Arap Baharı devrimcileri yabancı güçleri iç işlerinde karar verici olmaktan uzak tutacak bir ulusal bilince sahip değildi.

Arap Baharı devrimcileri ulusal bilinç açısından eski iktidarlardan farklı kılan tek şey, onların kendi iktidarlarına daha zayıf yabancı aktörleri ortak kılmasıydı.

İktidarına ABD ve Suudi Arabistan’ı ortak eden Hüsnü Mübarek’in 30 yıl, iktidarına Katar ve Türkiye’yi ortak eden Muhammed Mursi’nin ise sadece 1 yıl iktidarda kalabilmesinin sebebi buydu.

Arap Baharı’ndan bugüne kalan

2011’de 6 ülkeyi etkisine alan Arap Baharı serüveninde bugünkü tablo şöyle:

Mısır’da 2013’teki halk destekli askeri darbe ile Tunus’ta ise 2014’te serbest seçimlerle eski rejim seçkinleri yeniden iktidarda.

Libya, şimdilik Suudi Arabistan, Mısır ve Birleşik Arap Emirlikleri tarafından desteklenen Tobruk hükümeti, Katar ve Türkiye tarafından desteklenen Trablus hükümeti ve IŞİD tarafından desteklenen Derne’deki Ensaru’ş Şeria Emirliği şeklinde 3’e bölünmüş durumda.

Suriye’de iç savaş Bahreyn’de ise gösteriler devam ederken, Yemen’de ikinci devrim süreci yaşanıyor.

Yemen: Arap Baharı devriminden 21 Eylül devrimine

Yemen, Arap Baharı devrimciliğinin Tunus ve Mısır’dan sonra zafer kutladığı 3. ülkeydi.

> [Problem tanımı]
Arap Baharı üzerine olan metin bölümüne göre şu soruları yanıtlayın:
1. Muhammed Mursi kaç yıl iktidarda kalabildi?
2. Libya'daki Trablus hükümetini hangi ülkeler destekliyor?
3. Yemen, Arap Baharı devrimciliğinin zafer kutladığı kaçıncı ülkeydi?

> [Verilen girdiler]
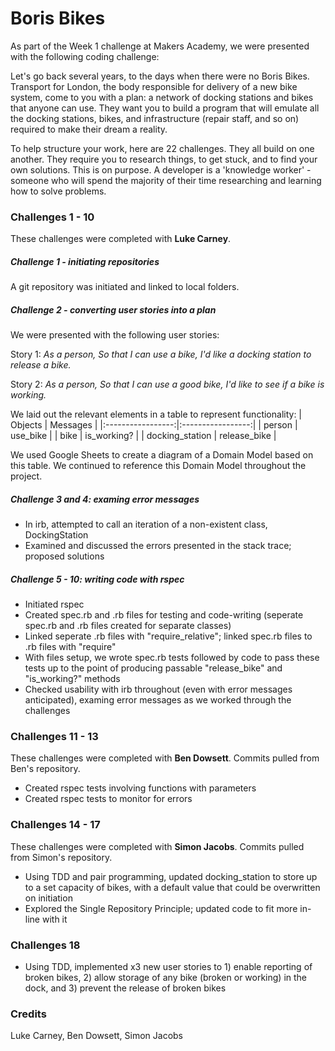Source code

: # Boris Bikes

As part of the Week 1 challenge at Makers Academy, we were presented with the following coding challenge:

Let's go back several years, to the days when there were no Boris Bikes. Transport for London, the body responsible for delivery of a new bike system, come to you with a plan: a network of docking stations and bikes that anyone can use. They want you to build a program that will emulate all the docking stations, bikes, and infrastructure (repair staff, and so on) required to make their dream a reality.

To help structure your work, here are 22 challenges. They all build on one another. They require you to research things, to get stuck, and to find your own solutions. This is on purpose. A developer is a 'knowledge worker' - someone who will spend the majority of their time researching and learning how to solve problems.

### Challenges 1 - 10

These challenges were completed with **Luke Carney**.

##### Challenge 1 - initiating repositories
A git repository was initiated and linked to local folders.

##### Challenge 2 - converting user stories into a plan
We were presented with the following user stories:

Story 1:
*As a person,*
*So that I can use a bike,*
*I'd like a docking station to release a bike.*

Story 2:
*As a person,*
*So that I can use a good bike,*
*I'd like to see if a bike is working.*

We laid out the relevant elements in a table to represent functionality:
| Objects           | Messages          |
|:-----------------:|:-----------------:|
| person            | use_bike          |
| bike              | is_working?       |
| docking_station   | release_bike      |

We used Google Sheets to create a diagram of a Domain Model based on this table.
We continued to reference this Domain Model throughout the project.

##### Challenge 3 and 4: examing error messages
- In irb, attempted to call an iteration of a non-existent class, DockingStation
- Examined and discussed the errors presented in the stack trace; proposed solutions

##### Challenge 5 - 10: writing code with rspec
- Initiated rspec
- Created spec.rb and .rb files for testing and code-writing (seperate spec.rb and .rb files created for separate classes)
- Linked seperate .rb files with "require_relative"; linked spec.rb files to .rb files with "require"
- With files setup, we wrote spec.rb tests followed by code to pass these tests up to the point of producing passable "release_bike" and "is_working?" methods
- Checked usability with irb throughout (even with error messages anticipated), examing error messages as we worked through the challenges

### Challenges 11 - 13

These challenges were completed with **Ben Dowsett**.
Commits pulled from Ben's repository.

- Created rspec tests involving functions with parameters
- Created rspec tests to monitor for errors

### Challenges 14 - 17

These challenges were completed with **Simon Jacobs**.
Commits pulled from Simon's repository.

- Using TDD and pair programming, updated docking_station to store up to a set capacity of bikes, with a default value that could be overwritten on initiation
- Explored the Single Repository Principle; updated code to fit more in-line with it

### Challenges 18

- Using TDD, implemented x3 new user stories to 1) enable reporting of broken bikes, 2) allow storage of any bike (broken or working) in the dock, and 3) prevent the release of broken bikes

### Credits
Luke Carney,
Ben Dowsett,
Simon Jacobs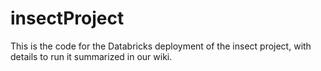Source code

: # insectProject

This is the code for the Databricks deployment of the insect project, with details to run it summarized in our wiki.
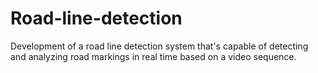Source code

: # Road-line-detection
Development of a road line detection system that's capable of detecting and analyzing road markings in real time based on a video sequence. 
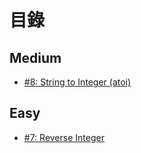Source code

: # 目錄

## Medium

* [#8: String to Integer (atoi)](https://github.com/RevansChen/online-judge/tree/master/LeetCode/Medium/8_string-to-integer-atoi/)

## Easy

* [#7: Reverse Integer](https://github.com/RevansChen/online-judge/tree/master/LeetCode/Easy/7_reverse-integer/)
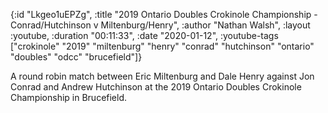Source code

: {:id "Lkgeo1uEPZg",
 :title
 "2019 Ontario Doubles Crokinole Championship - Conrad/Hutchinson v Miltenburg/Henry",
 :author "Nathan Walsh",
 :layout :youtube,
 :duration "00:11:33",
 :date "2020-01-12",
 :youtube-tags
 ["crokinole"
  "2019"
  "miltenburg"
  "henry"
  "conrad"
  "hutchinson"
  "ontario"
  "doubles"
  "odcc"
  "brucefield"]}


A round robin match between Eric Miltenburg and Dale Henry against Jon Conrad and Andrew Hutchinson at the 2019 Ontario Doubles Crokinole Championship in Brucefield.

> [Görev çözümü]
1. Sadece 1 yıl.
2. Katar ve Türkiye.
3. Tunus ve Mısır'dan sonra 3. ülkeydi.